Your goal
Find "다른 값은 모두 객체" in the material below, then copy that line and every subsequent line to the end, exactly.

%%

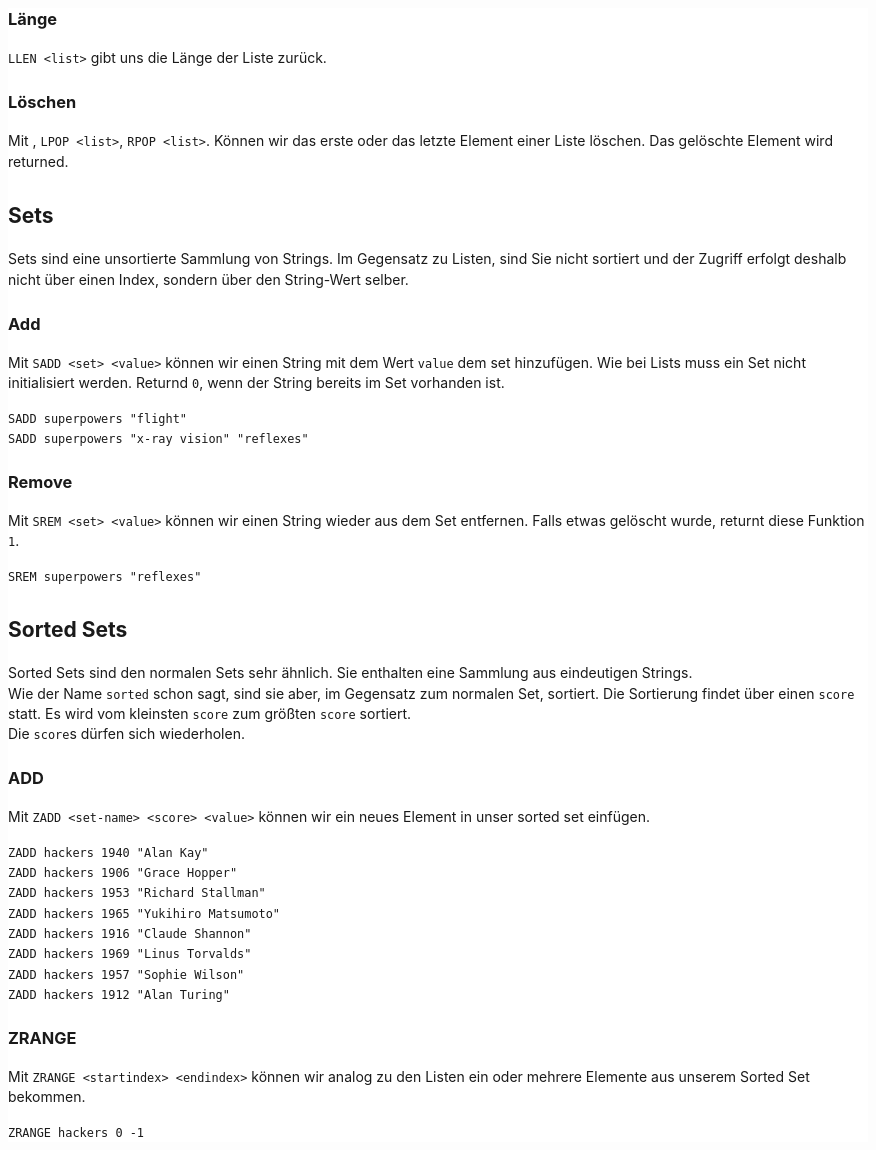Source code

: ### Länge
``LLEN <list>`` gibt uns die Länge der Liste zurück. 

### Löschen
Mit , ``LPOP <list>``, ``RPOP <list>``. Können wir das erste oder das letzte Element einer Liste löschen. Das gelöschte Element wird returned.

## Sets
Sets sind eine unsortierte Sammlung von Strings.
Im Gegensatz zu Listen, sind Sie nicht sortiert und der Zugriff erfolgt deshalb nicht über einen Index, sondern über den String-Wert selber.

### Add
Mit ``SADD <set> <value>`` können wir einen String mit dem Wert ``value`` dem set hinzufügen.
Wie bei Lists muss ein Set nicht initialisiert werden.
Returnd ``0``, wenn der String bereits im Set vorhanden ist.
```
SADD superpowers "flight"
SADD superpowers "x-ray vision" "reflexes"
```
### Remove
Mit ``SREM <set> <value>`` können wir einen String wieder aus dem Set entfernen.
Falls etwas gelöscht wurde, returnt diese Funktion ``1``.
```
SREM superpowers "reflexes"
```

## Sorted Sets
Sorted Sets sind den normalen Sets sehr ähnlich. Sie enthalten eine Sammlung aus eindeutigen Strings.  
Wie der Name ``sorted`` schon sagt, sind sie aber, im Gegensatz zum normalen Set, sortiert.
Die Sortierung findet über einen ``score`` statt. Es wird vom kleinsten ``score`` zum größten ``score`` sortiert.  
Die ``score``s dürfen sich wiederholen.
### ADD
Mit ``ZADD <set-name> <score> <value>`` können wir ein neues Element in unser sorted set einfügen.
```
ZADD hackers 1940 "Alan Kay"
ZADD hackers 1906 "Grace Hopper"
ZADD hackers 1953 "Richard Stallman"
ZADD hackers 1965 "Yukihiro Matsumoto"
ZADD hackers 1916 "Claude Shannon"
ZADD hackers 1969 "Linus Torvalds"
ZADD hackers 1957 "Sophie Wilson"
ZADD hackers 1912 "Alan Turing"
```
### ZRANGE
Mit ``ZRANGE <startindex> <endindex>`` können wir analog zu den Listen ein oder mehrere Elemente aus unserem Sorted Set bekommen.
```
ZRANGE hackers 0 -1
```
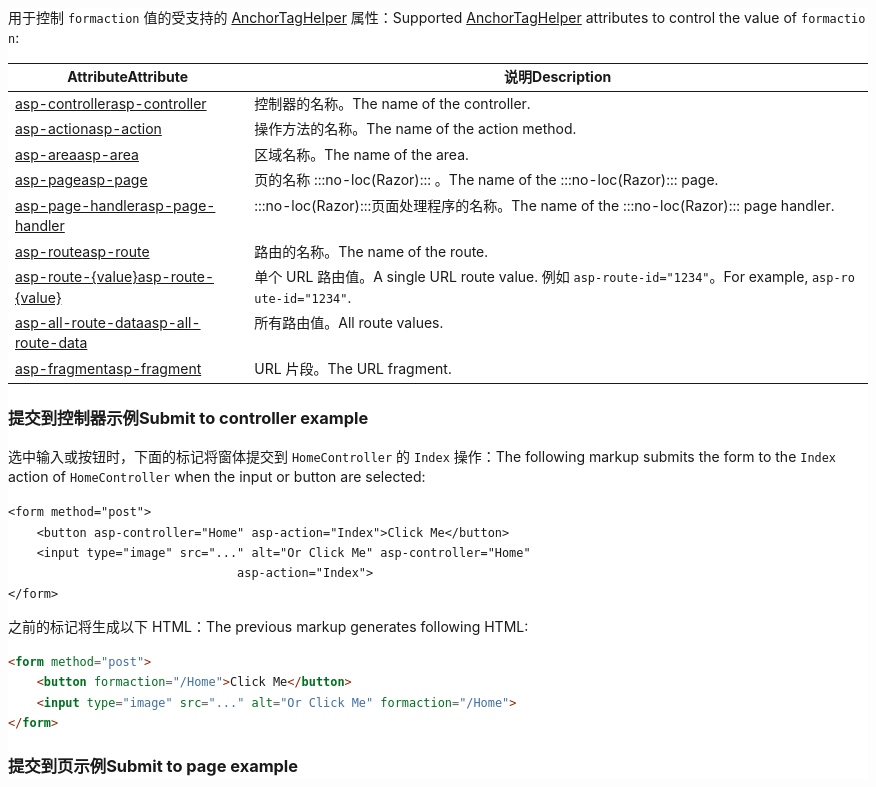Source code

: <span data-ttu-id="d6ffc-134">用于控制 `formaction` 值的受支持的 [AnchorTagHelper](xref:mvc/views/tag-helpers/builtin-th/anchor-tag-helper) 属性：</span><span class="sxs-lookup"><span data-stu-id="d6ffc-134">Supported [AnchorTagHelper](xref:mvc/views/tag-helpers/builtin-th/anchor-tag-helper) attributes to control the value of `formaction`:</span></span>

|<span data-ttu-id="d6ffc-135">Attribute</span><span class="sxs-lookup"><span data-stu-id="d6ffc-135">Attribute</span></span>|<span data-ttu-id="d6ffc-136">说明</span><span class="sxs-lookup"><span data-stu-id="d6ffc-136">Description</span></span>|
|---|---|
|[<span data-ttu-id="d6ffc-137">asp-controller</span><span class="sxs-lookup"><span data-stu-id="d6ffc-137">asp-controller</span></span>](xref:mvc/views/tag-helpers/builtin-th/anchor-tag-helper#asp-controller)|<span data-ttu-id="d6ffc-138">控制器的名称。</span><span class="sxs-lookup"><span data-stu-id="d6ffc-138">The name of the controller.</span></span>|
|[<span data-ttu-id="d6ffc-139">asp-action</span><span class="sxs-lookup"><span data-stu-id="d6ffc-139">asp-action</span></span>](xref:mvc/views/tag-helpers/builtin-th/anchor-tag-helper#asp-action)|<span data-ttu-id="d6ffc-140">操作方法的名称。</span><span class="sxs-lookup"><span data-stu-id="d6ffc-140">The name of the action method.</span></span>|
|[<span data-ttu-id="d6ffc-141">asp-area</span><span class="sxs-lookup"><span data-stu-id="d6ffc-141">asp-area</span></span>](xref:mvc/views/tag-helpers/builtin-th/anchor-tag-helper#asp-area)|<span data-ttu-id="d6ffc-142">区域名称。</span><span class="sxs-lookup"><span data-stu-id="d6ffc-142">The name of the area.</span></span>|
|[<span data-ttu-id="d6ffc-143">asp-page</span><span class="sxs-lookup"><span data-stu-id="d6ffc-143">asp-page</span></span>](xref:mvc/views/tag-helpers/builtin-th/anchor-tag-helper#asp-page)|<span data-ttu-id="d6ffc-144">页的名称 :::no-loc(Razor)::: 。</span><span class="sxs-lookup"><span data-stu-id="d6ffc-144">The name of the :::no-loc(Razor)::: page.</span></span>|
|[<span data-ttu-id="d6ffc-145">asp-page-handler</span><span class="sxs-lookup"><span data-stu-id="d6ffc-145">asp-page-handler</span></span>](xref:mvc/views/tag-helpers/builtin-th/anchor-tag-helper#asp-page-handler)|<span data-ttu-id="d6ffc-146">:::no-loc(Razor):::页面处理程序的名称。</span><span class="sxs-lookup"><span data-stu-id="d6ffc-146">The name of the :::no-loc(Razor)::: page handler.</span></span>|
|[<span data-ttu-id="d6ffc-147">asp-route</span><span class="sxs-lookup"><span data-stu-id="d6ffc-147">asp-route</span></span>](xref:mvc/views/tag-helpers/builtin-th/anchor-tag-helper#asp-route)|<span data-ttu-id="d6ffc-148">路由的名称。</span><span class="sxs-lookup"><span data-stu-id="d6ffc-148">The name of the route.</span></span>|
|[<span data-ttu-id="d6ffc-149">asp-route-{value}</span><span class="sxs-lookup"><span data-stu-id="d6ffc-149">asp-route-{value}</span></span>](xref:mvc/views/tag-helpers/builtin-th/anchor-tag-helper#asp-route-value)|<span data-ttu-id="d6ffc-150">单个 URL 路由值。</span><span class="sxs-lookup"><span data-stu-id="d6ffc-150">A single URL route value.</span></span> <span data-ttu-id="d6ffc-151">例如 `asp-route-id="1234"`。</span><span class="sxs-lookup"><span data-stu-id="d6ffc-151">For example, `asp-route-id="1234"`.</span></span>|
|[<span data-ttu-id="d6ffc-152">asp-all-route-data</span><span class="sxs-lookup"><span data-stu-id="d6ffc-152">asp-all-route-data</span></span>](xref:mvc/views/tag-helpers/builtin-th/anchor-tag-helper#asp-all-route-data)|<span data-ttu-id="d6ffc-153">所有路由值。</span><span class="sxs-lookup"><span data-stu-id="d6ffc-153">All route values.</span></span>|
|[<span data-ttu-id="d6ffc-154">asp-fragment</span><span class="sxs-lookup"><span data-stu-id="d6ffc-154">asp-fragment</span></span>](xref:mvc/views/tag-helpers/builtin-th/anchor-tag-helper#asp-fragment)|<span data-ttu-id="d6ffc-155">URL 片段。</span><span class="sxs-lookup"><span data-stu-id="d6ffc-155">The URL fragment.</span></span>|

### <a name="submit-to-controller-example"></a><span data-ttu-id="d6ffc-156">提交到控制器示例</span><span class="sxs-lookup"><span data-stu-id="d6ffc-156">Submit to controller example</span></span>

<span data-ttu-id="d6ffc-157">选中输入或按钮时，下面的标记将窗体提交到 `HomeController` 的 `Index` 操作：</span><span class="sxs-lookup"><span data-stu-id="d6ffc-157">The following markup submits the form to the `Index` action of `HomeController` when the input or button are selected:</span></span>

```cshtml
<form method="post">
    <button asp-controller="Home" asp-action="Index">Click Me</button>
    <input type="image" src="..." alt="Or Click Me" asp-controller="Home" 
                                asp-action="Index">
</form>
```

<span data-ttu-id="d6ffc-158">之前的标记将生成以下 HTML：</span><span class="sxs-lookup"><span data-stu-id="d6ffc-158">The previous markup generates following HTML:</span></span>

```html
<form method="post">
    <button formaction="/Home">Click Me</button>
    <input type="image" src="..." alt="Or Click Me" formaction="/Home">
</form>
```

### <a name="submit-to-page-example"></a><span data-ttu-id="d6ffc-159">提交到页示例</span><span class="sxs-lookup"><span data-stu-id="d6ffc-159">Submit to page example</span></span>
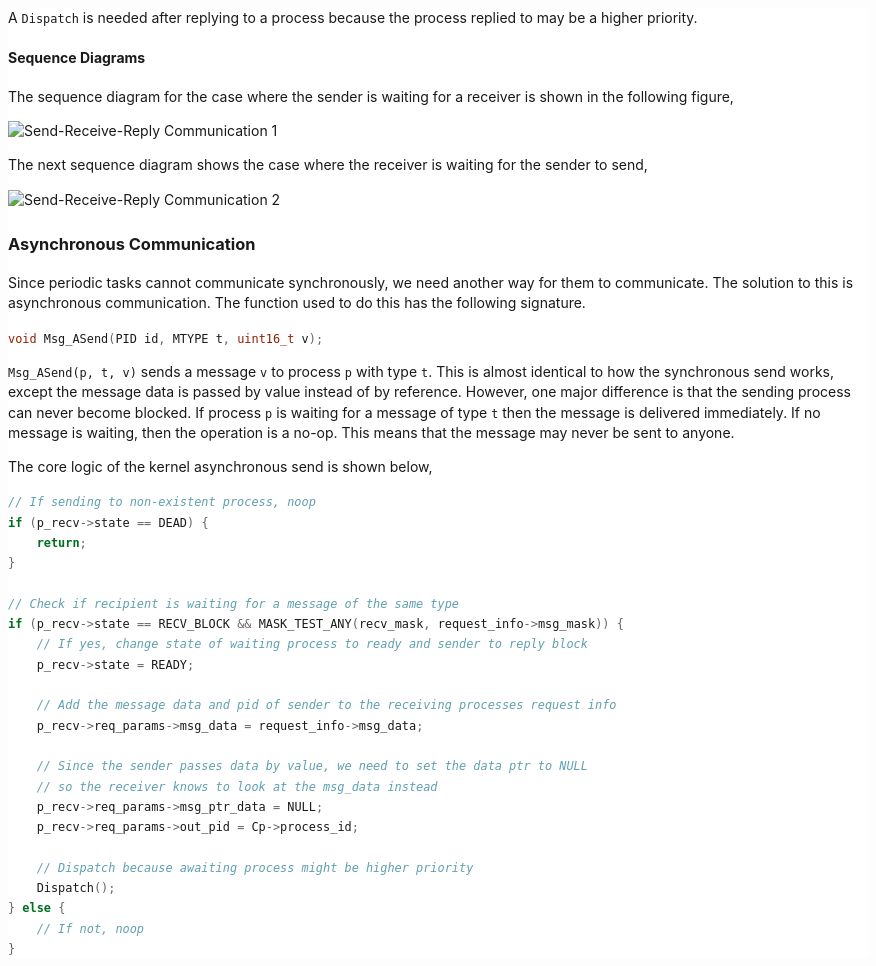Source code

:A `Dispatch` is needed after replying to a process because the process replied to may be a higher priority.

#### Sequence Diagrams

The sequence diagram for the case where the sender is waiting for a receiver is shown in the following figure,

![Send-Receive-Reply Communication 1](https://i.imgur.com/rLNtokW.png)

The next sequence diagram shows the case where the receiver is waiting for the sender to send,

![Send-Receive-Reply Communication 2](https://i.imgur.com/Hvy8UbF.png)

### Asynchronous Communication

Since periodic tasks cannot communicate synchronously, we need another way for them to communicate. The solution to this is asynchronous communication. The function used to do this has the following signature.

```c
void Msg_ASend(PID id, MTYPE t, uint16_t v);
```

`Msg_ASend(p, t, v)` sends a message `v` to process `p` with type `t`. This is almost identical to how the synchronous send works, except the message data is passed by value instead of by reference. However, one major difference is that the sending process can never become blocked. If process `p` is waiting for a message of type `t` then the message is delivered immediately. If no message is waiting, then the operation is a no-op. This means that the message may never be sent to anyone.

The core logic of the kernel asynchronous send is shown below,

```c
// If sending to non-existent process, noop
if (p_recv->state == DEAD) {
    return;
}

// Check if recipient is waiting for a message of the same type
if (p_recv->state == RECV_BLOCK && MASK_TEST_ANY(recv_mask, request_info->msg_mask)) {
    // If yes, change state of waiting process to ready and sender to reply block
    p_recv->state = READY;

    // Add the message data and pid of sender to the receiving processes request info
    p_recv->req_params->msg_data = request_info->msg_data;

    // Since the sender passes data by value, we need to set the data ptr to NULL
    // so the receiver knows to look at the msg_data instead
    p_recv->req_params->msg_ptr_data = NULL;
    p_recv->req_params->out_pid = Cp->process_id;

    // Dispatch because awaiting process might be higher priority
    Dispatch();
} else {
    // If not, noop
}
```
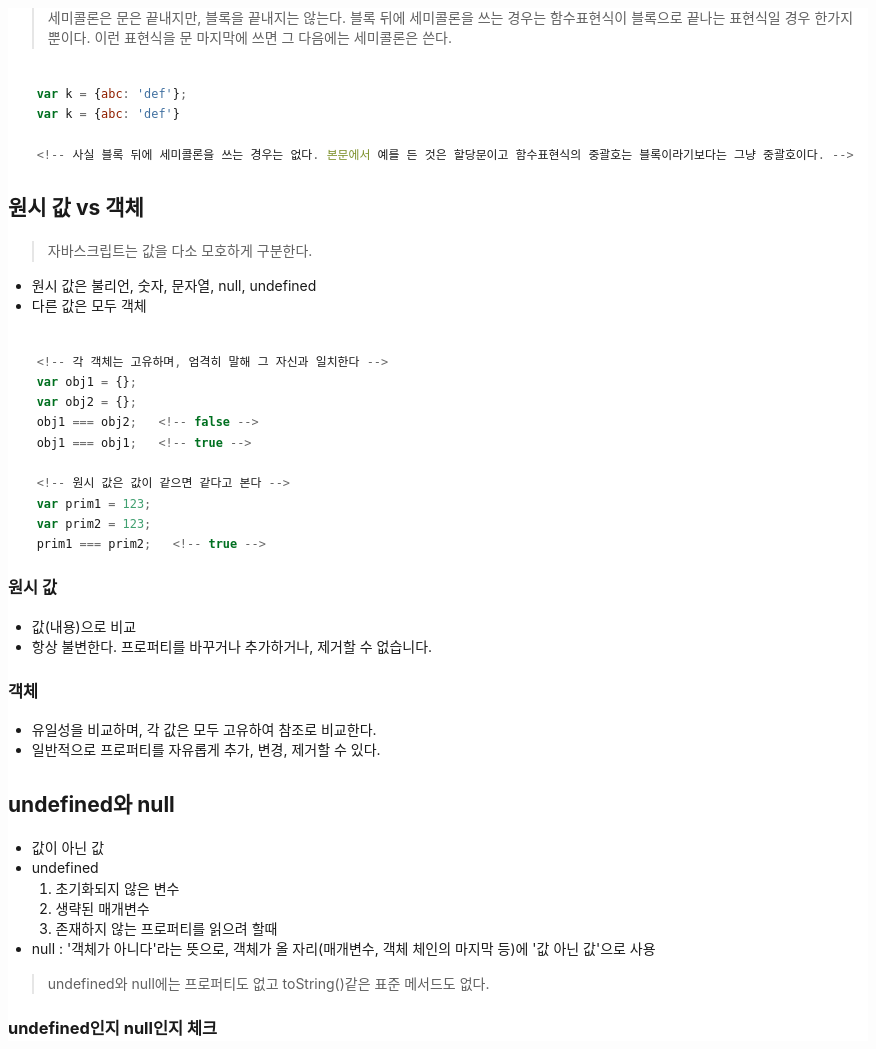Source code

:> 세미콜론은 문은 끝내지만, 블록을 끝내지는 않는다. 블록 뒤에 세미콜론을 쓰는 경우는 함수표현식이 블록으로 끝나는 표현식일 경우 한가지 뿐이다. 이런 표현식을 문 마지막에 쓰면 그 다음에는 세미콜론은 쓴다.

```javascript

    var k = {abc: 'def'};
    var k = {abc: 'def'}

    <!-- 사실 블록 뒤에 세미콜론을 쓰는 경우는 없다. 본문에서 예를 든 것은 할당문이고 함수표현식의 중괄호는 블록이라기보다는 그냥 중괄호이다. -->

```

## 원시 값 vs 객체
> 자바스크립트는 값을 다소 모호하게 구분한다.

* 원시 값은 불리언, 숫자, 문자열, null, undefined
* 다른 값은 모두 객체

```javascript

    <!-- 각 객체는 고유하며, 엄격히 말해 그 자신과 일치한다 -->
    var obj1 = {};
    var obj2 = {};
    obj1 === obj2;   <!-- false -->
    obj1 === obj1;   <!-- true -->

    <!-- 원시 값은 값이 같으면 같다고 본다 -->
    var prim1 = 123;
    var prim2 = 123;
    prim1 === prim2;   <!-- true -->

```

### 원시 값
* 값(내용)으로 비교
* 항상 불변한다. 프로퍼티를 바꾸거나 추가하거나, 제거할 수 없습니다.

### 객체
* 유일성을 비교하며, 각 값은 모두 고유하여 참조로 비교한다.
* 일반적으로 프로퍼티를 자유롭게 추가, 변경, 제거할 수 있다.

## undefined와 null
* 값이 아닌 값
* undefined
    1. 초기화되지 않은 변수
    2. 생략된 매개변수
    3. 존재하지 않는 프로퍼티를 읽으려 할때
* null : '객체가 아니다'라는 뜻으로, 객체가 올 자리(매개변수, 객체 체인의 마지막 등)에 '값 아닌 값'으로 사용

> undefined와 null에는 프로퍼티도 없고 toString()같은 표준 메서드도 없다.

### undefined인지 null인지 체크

%%

Solved exercise
* 다른 값은 모두 객체

```javascript

    <!-- 각 객체는 고유하며, 엄격히 말해 그 자신과 일치한다 -->
    var obj1 = {};
    var obj2 = {};
    obj1 === obj2;   <!-- false -->
    obj1 === obj1;   <!-- true -->

    <!-- 원시 값은 값이 같으면 같다고 본다 -->
    var prim1 = 123;
    var prim2 = 123;
    prim1 === prim2;   <!-- true -->

```

### 원시 값
* 값(내용)으로 비교
* 항상 불변한다. 프로퍼티를 바꾸거나 추가하거나, 제거할 수 없습니다.

### 객체
* 유일성을 비교하며, 각 값은 모두 고유하여 참조로 비교한다.
* 일반적으로 프로퍼티를 자유롭게 추가, 변경, 제거할 수 있다.

## undefined와 null
* 값이 아닌 값
* undefined
    1. 초기화되지 않은 변수
    2. 생략된 매개변수
    3. 존재하지 않는 프로퍼티를 읽으려 할때
* null : '객체가 아니다'라는 뜻으로, 객체가 올 자리(매개변수, 객체 체인의 마지막 등)에 '값 아닌 값'으로 사용

> undefined와 null에는 프로퍼티도 없고 toString()같은 표준 메서드도 없다.

### undefined인지 null인지 체크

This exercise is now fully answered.